··· RECORDS SHOWN ···

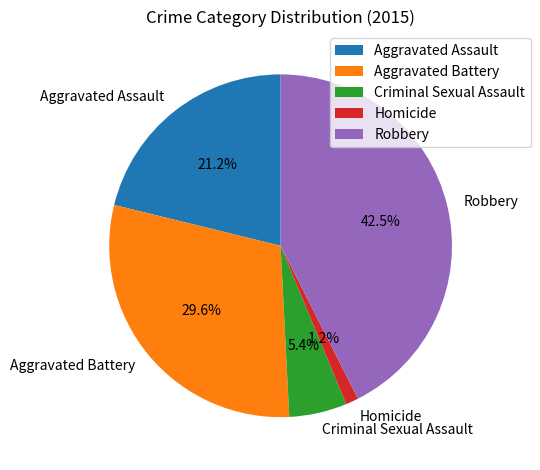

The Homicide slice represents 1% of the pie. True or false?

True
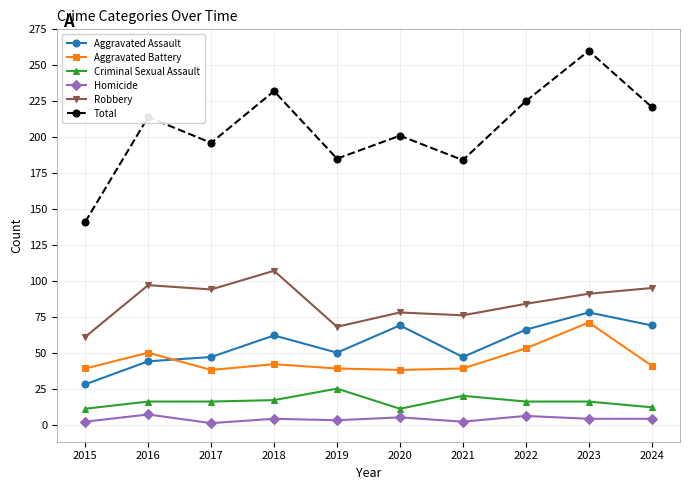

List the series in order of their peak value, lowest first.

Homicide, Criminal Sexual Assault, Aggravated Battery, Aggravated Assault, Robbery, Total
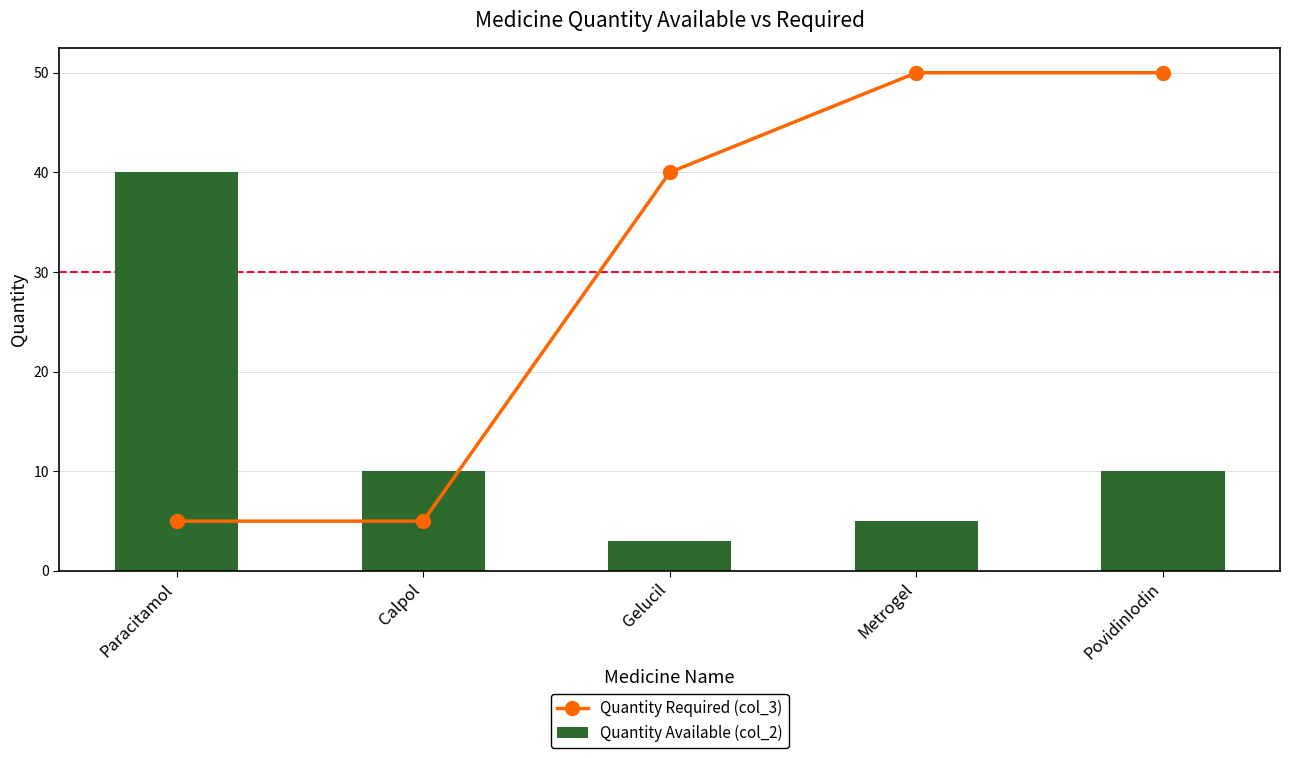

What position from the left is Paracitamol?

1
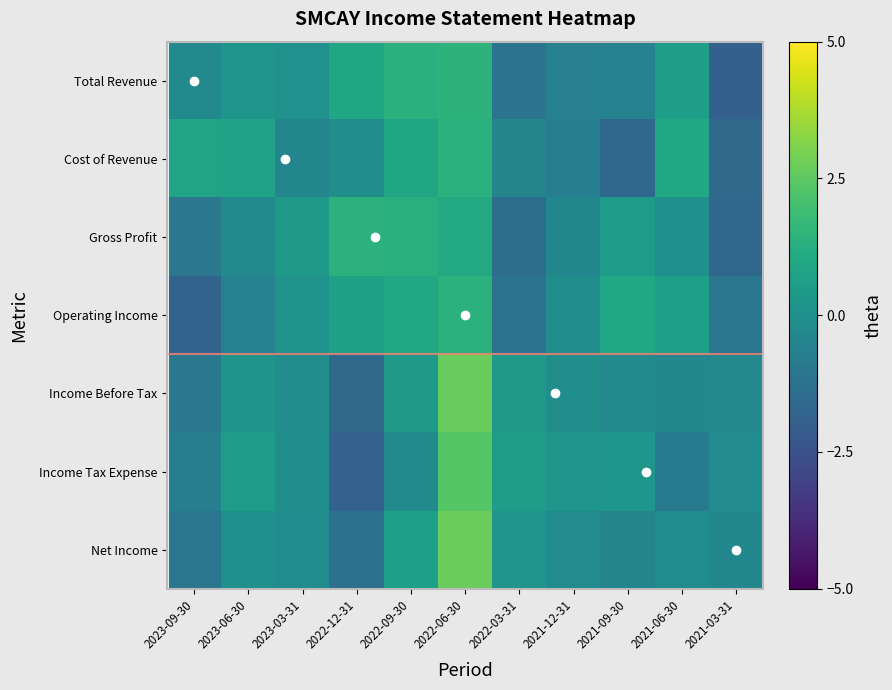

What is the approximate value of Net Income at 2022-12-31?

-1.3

···

Lay out the lines above as a Markdown table with two columns, "Row" and "Line," numbering each row and skipping the blank lines. Leave the pictures out.

ANSWER FOR THE TASK ::
| Row | Line |
|---|---|
| 1 | The Homicide slice represents 1% of the pie. True or false? |
| 2 | True |
| 3 | List the series in order of their peak value, lowest first. |
| 4 | Homicide, Criminal Sexual Assault, Aggravated Battery, Aggravated Assault, Robbery, Total |
| 5 | What position from the left is Paracitamol? |
| 6 | 1 |
| 7 | What is the approximate value of Net Income at 2022-12-31? |
| 8 | -1.3 |